Demans ve Alzheimer farkındalığı
2050 yılına kadar demans hastalığının 3 katına çıkarak 139 milyon kişiyi etkilemesi bekleniyor. Günümüzde ise demansa sahip kişilerin yüzde 75’i tanı veya tedavi planını almadan yaşamını sürdürüyor. Zihinsel sağlık konusundaki bu açıklığın Davos’un öncülüğünü yaptığı Davos Alzheimer Ortak Girişimi‘nin 6 yıla yayılan 700 milyon dolarlık yatırım planı ile kapatılmaya çalışılması, Alzheimer tanı ve tedavi araştırmalarının hızlandırılması amaçlanıyor.
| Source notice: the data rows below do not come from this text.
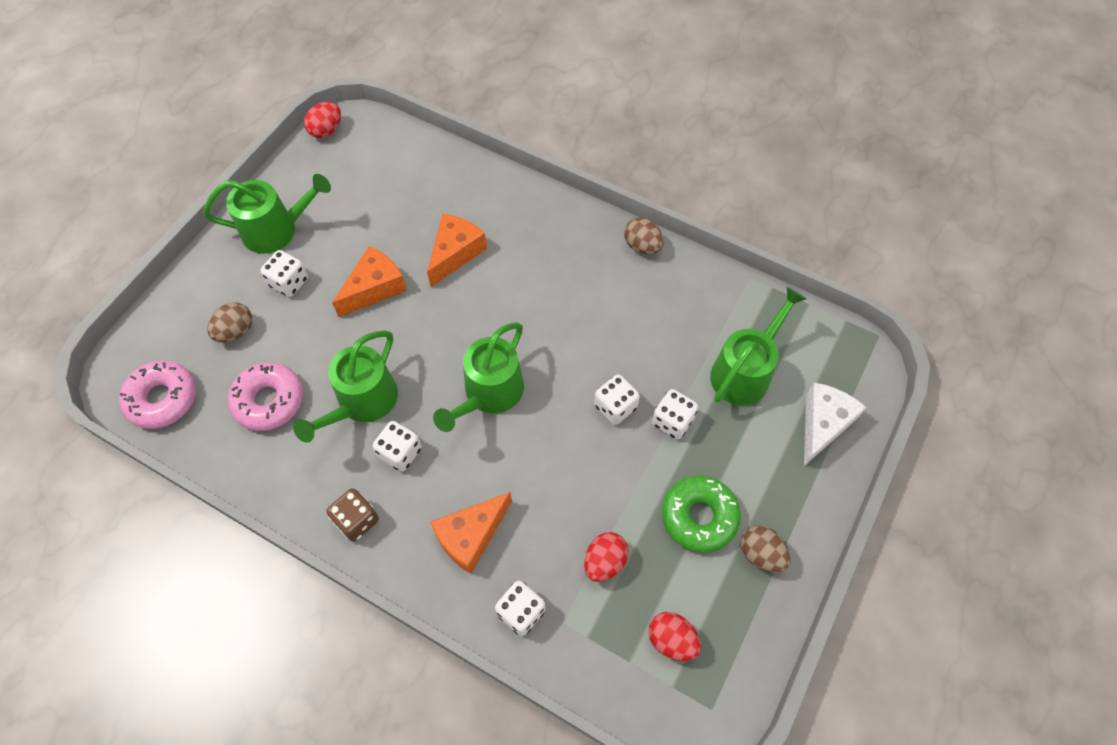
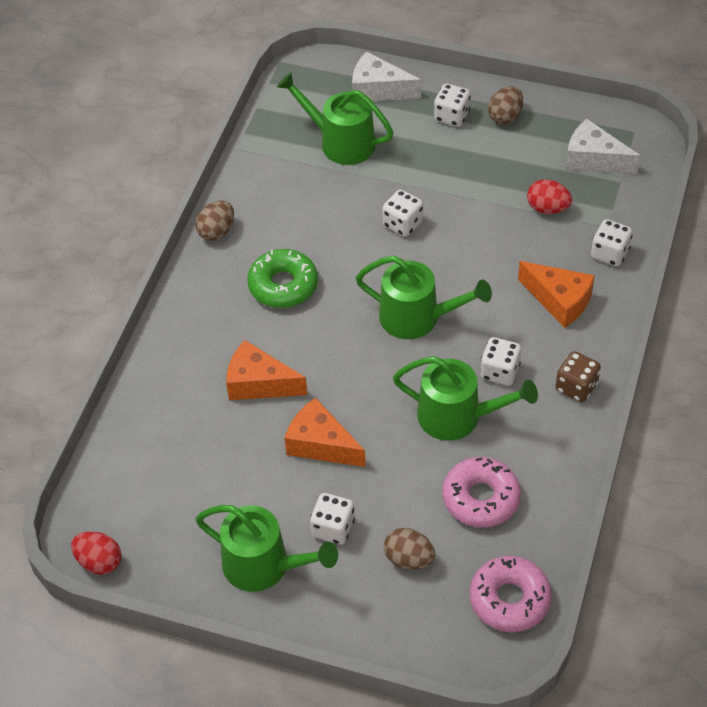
camera: 100 degrees left, 10 degrees down
green watering can [203,174,331,254] -> green watering can turned 135 degrees clockwise [196,505,338,592]
red egg [648,612,701,661] -> white cheese [566,119,640,174]
white dice [652,389,698,439] -> white dice moved to [434,84,471,127]
green donut [662,475,741,553] -> green donut moved to [247,249,318,308]

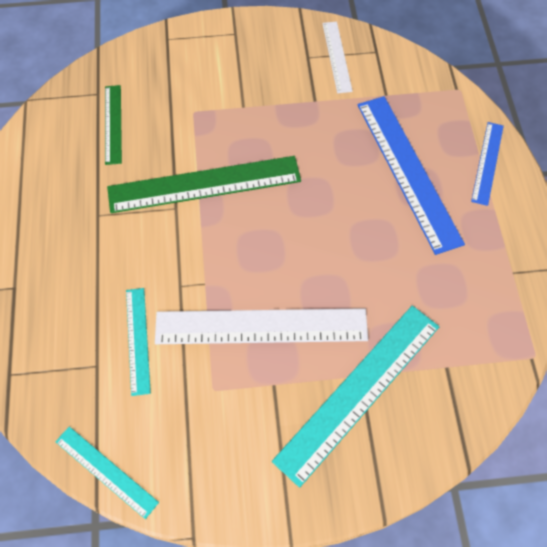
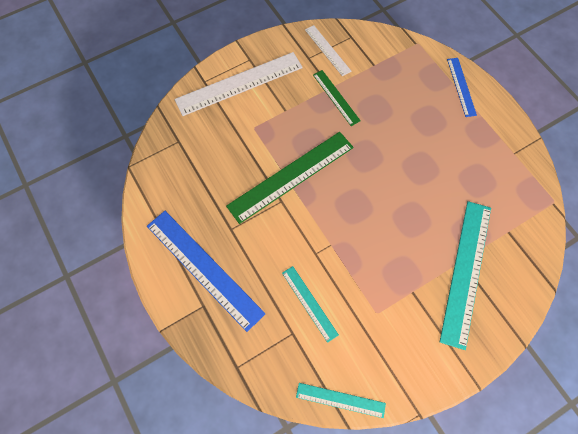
camera: 25 degrees left, 5 degrees up
green ruler [105,85,122,165] -> green ruler moved to [313,70,361,126]
white ruler [155,308,368,344] -> white ruler moved to [174,52,303,116]
blue ruler [358,96,465,255] -> blue ruler moved to [147,211,266,332]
Sosyal ve ekonomik yatırımlarla kadın sağlığını desteklemek
Sağlık sistemi içerisinde kadınların sistemik olarak eşitsizliğe, yanlış tanı ve tedaviye, kötü muameleye, gaslighting’e maruz kalması toplum içerisinde büyük bir sağlık boşluğu yaratıyor. Bir kadının sağlıktan düşmesi de ilk önce kendi yaşamında daha sonrada ailesi ve toplumunda büyük bir ekonomik kayba yol açıyor. Öte yandan kadınların bütünsel sağlıklarını özel olarak desteklemek ve cinsiyetçi sağlık yaklaşımlarını literatürden çıkarmak hepimizin hem sosyal hem de ekonomik olarak gelişmesini sağlıyor. Giderek popülerleşen Femtech – kadınların sağlık ihtiyaçlarını karşılamak için özel olarak geliştirilmiş teknolojik ürünler – daha eşitlikçi bir sağlık sistemine doğru atılan önemli sektörel gelişmelerden sayılıyor.